Copy out, character for character, the stretch of lines that opens with the line containing "value is **5:42**" and closes with the line containing "Indicated: **4:21**", both of those lines included. Give only those lines.

_The data_

▬▬▬▬▬▬

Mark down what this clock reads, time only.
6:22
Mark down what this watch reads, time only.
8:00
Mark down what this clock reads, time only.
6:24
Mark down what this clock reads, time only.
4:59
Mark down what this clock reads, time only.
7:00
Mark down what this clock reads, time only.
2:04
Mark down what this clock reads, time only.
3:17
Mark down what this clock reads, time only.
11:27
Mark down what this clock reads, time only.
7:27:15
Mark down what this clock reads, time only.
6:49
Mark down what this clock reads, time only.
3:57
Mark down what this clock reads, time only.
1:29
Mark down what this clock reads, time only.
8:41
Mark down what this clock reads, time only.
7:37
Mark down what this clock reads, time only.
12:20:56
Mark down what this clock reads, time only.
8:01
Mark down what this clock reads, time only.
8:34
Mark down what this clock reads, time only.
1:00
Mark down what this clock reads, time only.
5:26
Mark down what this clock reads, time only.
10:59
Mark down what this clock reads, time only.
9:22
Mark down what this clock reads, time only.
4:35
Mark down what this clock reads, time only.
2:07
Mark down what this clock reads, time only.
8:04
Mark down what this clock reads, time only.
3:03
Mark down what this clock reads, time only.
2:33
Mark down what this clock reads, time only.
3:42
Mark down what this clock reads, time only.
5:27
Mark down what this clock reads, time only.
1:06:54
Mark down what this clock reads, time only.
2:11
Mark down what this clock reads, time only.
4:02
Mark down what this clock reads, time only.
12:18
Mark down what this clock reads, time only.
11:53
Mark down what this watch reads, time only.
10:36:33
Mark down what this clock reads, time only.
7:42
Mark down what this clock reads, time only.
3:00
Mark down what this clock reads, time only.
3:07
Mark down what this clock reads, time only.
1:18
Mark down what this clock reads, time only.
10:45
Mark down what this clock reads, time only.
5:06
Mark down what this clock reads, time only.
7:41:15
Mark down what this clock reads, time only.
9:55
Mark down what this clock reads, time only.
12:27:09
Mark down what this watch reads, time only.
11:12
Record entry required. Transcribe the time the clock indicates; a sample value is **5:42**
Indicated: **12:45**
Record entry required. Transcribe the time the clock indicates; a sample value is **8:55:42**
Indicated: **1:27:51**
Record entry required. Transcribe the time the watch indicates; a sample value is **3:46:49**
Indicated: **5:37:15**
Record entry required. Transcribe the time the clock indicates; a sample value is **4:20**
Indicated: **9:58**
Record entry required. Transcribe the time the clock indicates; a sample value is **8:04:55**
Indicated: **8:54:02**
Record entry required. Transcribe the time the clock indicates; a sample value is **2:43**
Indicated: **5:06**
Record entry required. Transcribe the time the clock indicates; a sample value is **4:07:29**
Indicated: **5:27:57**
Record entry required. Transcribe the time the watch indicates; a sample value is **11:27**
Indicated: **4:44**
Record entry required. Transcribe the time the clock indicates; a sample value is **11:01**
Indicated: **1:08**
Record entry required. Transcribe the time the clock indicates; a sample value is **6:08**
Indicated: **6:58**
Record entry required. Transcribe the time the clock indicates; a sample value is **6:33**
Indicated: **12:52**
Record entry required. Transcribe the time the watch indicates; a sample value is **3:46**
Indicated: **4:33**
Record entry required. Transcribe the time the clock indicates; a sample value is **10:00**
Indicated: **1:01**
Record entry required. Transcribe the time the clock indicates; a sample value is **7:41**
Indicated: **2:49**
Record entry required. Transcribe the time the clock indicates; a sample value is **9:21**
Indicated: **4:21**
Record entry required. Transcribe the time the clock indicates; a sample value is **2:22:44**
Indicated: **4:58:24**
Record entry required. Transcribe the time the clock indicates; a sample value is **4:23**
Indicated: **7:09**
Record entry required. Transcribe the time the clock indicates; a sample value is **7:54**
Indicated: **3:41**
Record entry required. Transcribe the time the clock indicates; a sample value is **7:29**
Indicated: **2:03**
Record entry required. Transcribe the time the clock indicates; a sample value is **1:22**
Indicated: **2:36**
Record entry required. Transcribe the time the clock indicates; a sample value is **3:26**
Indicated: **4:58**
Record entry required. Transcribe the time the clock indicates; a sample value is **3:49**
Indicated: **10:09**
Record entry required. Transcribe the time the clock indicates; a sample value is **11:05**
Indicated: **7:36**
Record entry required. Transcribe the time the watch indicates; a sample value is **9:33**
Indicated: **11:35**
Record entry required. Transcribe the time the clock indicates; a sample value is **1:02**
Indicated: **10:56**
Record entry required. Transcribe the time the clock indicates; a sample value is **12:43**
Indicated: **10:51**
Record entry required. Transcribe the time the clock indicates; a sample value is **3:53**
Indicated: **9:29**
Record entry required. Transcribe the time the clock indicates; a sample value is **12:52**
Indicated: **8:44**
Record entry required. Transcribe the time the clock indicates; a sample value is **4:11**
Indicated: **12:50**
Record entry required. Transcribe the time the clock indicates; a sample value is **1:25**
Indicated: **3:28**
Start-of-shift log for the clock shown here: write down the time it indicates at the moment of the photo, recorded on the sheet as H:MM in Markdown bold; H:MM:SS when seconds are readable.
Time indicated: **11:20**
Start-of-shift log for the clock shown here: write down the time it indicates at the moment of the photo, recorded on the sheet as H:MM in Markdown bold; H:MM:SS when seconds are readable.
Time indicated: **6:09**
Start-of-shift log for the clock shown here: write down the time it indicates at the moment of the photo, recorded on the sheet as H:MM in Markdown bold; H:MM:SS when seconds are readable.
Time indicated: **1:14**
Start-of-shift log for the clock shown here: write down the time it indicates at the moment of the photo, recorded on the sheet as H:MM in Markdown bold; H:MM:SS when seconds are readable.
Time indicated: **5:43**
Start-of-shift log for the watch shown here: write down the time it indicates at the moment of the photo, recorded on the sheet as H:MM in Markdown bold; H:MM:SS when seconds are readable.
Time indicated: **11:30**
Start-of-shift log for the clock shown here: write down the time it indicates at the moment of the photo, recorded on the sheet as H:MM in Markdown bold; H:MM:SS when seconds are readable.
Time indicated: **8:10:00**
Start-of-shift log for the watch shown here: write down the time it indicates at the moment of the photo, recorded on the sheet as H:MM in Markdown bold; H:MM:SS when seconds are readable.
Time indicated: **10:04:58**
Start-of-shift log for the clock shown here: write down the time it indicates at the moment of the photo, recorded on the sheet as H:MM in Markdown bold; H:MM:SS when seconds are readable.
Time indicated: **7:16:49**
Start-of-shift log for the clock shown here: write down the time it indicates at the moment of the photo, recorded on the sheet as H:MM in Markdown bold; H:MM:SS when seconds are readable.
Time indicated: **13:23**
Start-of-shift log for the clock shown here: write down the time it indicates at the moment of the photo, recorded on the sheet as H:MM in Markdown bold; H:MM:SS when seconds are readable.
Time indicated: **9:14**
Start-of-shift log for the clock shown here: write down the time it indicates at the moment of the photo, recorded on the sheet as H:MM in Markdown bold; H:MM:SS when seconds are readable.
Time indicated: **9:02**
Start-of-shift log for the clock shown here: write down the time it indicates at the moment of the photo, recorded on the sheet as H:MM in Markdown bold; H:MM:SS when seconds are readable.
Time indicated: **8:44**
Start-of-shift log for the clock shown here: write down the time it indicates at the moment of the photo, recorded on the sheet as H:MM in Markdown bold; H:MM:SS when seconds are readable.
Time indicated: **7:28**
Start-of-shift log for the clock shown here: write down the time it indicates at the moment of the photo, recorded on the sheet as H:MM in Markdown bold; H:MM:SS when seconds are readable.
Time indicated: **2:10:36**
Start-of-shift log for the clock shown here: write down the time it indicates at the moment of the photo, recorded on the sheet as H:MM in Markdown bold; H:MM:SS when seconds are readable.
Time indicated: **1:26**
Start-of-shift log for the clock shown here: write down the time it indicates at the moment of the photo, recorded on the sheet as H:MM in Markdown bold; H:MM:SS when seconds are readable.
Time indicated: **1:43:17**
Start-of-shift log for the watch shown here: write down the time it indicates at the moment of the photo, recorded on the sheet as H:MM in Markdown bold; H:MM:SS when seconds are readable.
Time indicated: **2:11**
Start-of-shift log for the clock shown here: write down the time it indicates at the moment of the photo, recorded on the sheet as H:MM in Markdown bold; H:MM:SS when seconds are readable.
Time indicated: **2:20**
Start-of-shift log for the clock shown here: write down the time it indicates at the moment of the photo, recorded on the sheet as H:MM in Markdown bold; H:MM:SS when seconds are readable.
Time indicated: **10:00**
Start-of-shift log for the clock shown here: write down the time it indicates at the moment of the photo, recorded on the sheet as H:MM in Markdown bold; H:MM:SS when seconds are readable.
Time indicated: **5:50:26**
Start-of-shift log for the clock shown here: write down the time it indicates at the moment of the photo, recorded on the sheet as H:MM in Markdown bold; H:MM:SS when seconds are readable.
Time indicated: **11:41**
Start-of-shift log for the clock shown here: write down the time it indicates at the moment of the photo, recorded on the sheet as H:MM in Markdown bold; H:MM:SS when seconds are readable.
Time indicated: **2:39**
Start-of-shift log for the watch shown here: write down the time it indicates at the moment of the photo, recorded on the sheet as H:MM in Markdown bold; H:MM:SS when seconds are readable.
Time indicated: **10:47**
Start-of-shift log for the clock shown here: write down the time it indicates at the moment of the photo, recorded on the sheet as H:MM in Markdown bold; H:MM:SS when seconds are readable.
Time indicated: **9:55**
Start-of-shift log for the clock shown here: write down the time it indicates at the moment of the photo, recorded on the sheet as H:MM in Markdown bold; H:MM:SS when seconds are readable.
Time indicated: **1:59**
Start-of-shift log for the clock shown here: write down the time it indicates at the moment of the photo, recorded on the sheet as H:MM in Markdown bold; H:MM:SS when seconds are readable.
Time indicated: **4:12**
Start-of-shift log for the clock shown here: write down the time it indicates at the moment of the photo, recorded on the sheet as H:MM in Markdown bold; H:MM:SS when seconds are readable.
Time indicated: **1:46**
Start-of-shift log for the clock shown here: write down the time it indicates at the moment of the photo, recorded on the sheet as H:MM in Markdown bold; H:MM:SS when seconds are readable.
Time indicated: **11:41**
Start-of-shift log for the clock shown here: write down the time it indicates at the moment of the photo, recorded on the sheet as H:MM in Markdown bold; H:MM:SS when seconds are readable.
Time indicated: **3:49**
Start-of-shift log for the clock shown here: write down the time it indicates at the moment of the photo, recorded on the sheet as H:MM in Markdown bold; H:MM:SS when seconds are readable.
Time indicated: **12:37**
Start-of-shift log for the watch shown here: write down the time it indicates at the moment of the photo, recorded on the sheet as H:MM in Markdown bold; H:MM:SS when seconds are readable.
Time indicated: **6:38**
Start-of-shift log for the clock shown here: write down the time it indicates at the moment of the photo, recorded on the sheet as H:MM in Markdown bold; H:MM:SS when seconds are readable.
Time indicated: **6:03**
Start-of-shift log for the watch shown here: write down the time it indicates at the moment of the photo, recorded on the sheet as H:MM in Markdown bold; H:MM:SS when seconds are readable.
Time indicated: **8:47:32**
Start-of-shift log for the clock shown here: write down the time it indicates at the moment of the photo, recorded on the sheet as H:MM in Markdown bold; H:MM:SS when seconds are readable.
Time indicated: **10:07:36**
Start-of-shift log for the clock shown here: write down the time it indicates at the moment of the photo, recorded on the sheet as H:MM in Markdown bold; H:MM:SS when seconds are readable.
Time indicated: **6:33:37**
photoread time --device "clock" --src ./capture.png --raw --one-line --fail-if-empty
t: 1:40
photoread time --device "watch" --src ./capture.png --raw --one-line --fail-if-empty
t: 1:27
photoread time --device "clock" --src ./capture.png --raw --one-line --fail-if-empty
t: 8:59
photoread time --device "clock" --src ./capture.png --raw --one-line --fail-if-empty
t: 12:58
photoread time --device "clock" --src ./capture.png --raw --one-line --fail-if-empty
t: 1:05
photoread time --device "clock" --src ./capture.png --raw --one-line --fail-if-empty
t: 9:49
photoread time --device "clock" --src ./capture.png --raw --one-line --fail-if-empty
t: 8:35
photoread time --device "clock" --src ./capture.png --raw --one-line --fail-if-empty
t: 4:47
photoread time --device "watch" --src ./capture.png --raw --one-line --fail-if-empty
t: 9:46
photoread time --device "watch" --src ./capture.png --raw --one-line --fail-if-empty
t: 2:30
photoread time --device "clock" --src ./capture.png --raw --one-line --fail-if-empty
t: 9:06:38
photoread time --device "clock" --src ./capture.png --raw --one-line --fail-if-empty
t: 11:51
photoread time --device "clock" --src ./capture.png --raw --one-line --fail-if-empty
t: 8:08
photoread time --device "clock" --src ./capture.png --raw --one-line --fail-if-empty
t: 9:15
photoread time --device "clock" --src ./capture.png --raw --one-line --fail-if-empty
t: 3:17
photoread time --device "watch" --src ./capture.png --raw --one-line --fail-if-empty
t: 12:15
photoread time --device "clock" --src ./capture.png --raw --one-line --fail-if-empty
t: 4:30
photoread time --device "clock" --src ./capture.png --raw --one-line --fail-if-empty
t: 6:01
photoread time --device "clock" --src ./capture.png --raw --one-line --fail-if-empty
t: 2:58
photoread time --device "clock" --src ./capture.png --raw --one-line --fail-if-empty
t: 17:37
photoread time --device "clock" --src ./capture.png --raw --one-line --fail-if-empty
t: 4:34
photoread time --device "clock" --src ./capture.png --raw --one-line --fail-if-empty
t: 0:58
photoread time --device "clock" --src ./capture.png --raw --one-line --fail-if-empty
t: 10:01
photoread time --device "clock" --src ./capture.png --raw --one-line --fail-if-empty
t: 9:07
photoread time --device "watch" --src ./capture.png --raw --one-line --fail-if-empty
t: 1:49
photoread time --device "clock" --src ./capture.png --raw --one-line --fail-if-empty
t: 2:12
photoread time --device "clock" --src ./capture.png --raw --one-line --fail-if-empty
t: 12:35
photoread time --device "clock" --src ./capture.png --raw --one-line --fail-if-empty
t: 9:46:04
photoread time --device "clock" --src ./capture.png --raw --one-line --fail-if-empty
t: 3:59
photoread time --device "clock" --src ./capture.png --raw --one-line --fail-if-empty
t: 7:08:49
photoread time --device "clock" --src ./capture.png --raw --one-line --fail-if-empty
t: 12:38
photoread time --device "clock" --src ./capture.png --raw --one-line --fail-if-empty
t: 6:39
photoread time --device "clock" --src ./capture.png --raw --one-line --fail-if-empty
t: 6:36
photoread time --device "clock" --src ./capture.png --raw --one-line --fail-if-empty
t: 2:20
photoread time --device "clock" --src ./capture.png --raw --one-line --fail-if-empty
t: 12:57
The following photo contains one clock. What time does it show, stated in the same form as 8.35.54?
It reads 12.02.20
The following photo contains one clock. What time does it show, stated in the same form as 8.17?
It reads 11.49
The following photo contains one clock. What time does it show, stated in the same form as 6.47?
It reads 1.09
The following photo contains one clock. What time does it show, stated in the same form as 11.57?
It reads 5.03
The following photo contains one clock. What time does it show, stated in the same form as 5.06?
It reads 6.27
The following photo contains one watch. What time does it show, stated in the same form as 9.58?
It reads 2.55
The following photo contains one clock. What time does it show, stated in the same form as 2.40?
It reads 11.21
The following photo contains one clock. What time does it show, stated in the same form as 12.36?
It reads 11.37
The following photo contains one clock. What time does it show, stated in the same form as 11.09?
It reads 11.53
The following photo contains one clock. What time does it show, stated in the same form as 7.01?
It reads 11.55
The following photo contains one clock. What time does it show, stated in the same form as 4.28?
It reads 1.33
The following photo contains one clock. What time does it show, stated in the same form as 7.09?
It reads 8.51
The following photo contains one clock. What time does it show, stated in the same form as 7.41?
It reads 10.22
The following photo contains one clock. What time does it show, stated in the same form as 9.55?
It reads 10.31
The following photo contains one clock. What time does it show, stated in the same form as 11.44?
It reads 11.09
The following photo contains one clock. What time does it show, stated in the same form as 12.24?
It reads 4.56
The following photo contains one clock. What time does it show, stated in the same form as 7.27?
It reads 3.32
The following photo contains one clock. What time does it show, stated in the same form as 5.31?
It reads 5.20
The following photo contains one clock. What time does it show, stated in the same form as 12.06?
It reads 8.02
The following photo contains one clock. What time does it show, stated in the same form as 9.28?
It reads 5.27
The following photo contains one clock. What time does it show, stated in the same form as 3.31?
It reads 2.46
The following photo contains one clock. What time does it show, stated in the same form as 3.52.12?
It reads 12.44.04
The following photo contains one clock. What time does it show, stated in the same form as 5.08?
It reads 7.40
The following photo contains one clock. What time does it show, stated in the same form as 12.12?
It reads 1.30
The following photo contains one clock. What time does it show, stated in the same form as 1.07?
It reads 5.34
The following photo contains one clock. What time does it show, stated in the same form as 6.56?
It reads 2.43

▬▬▬▬▬▬

_Reply to the exercise_
Record entry required. Transcribe the time the clock indicates; a sample value is **5:42**
Indicated: **12:45**
Record entry required. Transcribe the time the clock indicates; a sample value is **8:55:42**
Indicated: **1:27:51**
Record entry required. Transcribe the time the watch indicates; a sample value is **3:46:49**
Indicated: **5:37:15**
Record entry required. Transcribe the time the clock indicates; a sample value is **4:20**
Indicated: **9:58**
Record entry required. Transcribe the time the clock indicates; a sample value is **8:04:55**
Indicated: **8:54:02**
Record entry required. Transcribe the time the clock indicates; a sample value is **2:43**
Indicated: **5:06**
Record entry required. Transcribe the time the clock indicates; a sample value is **4:07:29**
Indicated: **5:27:57**
Record entry required. Transcribe the time the watch indicates; a sample value is **11:27**
Indicated: **4:44**
Record entry required. Transcribe the time the clock indicates; a sample value is **11:01**
Indicated: **1:08**
Record entry required. Transcribe the time the clock indicates; a sample value is **6:08**
Indicated: **6:58**
Record entry required. Transcribe the time the clock indicates; a sample value is **6:33**
Indicated: **12:52**
Record entry required. Transcribe the time the watch indicates; a sample value is **3:46**
Indicated: **4:33**
Record entry required. Transcribe the time the clock indicates; a sample value is **10:00**
Indicated: **1:01**
Record entry required. Transcribe the time the clock indicates; a sample value is **7:41**
Indicated: **2:49**
Record entry required. Transcribe the time the clock indicates; a sample value is **9:21**
Indicated: **4:21**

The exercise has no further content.